▶ EXERCISE
Write the next part of the passage on truth-table-based BDD node counting, picking up after its final sentence.

▶ PASSAGE
########################################

For OSM and TSM, a *complemented match* is also considered, where  $f_j$  in the condition is negated, and the merged node is pointed to by the complemented edge.

The sibling order starts the comparison from the root node and recurs on each child node. If the child nodes have been merged, it recurs only on the merged node. In the level order, they create a set of nodes on a specific level, and perform the comparison for the pairs of nodes in the set. Here, the set may include redundant nodes. Finding the optimal order to pick up a pair is NP-complete, so they use a heuristic where once the nodes are merged, the merged node is compared with the rest of nodes before proceeding to another pair. In the end, [6] proposed applying the sibling order OSM first and the level order TSM later for a partitioned BDD.

#### **III. PROPOSED METHOD**

# A. Truth-table-based node counting

Our method is as simple as constructing and reordering BDDs, but we implemented it in a novel way. The advantage of our implementation comes from small memory usage.



Fig. 1. Indices of potential BDD nodes and the corresponding segments of the truth table for a single output function with input  $\{x, y, ...\}$ 

Instead of storing the structure of BDDs as pointer-connected nodes, we operate on the given truth table and keep track of indices of unique nodes.

########################################

▶ DATASET
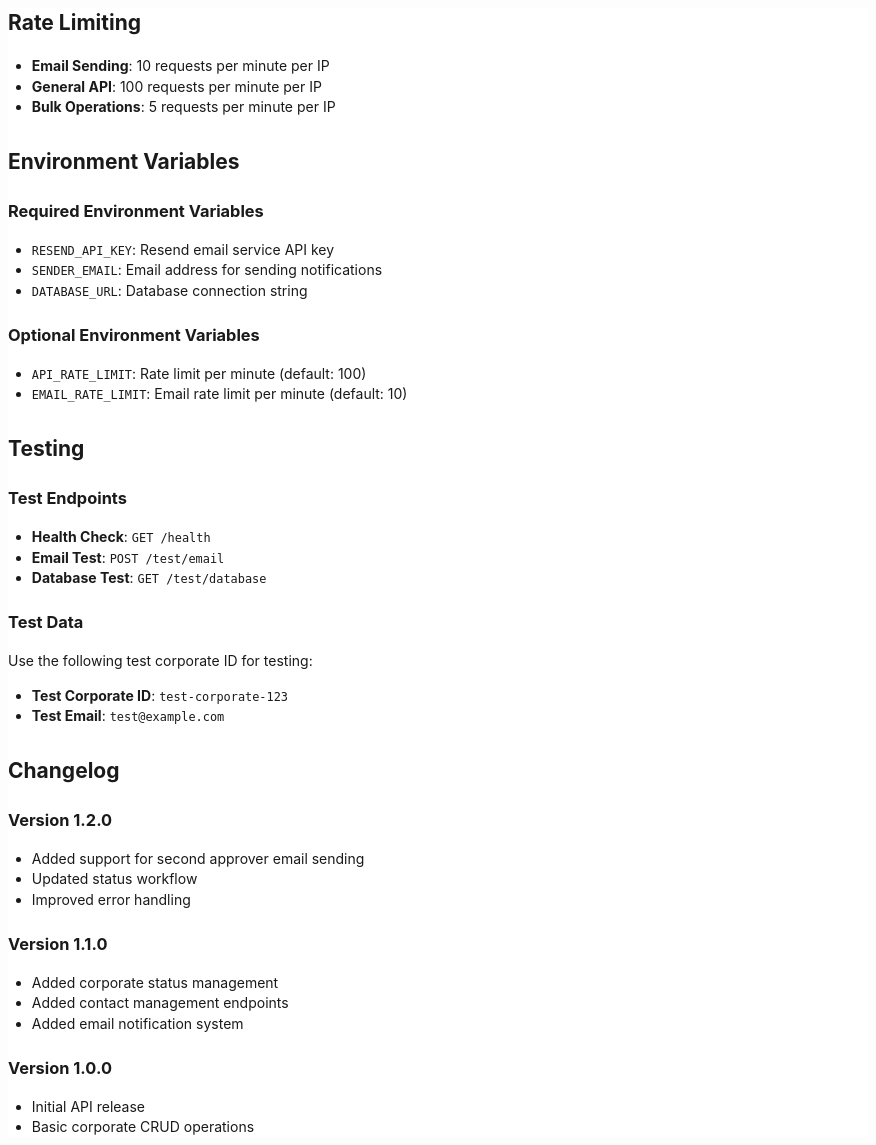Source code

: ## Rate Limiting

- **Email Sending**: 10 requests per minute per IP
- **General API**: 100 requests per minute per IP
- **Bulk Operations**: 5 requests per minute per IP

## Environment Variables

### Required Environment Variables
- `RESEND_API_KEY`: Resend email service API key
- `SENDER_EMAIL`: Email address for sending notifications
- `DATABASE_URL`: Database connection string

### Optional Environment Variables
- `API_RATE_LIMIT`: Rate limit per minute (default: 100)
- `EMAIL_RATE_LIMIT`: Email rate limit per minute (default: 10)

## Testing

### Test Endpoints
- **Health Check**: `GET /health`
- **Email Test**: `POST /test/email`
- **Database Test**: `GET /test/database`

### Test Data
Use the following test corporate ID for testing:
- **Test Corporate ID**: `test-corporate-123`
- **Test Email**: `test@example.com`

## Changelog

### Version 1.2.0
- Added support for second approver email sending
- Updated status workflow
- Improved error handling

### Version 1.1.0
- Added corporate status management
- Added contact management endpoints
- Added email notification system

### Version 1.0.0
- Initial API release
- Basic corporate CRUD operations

########################################

▶ EXERCISE ANSWER
We assume that the truth table is stored as an array, where each 64 bits are packed into one element—called *word*. For example, in the first word, the first bit corresponding to an input pattern 00...0 is stored at the LSB, the second bit corresponding to 00...01 is stored at the second LSB, and so on. The 65th bit of the truth table is stored in the LSB of the second word. For multi-output functions, an array is created for each output and then concatenated to form a larger array.

All potential (non-reduced) BDD nodes are 0-basedindexed for each level as shown in Fig. 1. The function of a node is represented by a segment of the truth table. For example, on the 0-th level, each node corresponds to a segment of  $2^N$  bits, where N is the number of inputs. On the k-th level, each node corresponds to a segment of  $2^{N-k}$ bits.

The proposed top-down procedure to count the number of BDD nodes in the function represented by the truth table, is shown in Code 1. On each level, it creates a vector of unique indices, whose functions are unique and non-constant (checked in the sub-procedure in Code 1). Below the 0-th level, it checks only prospective unique indices, which are the cofactors of unique indices on the higher level. Meanwhile, if the cofactors are identical (confirmed by comparing their locations in the vector, returned by the sub-procedure), that unique index is redundant, so to exclude them from the final count, it creates another vector memorizing them. To realize the complemented edges, the function of each index is also compared with the complemented functions of the unique indices already existing in the vector. This complementary information is returned by the sub-procedure along with the location, while constants are expressed by negative locations.

#### B. Variable reordering

The simplest way to perform variable swap is to sort the entries in the truth table and then recount the nodes in the two swapped levels. The code fragment for variable swap in the truth table is shown in Code 2.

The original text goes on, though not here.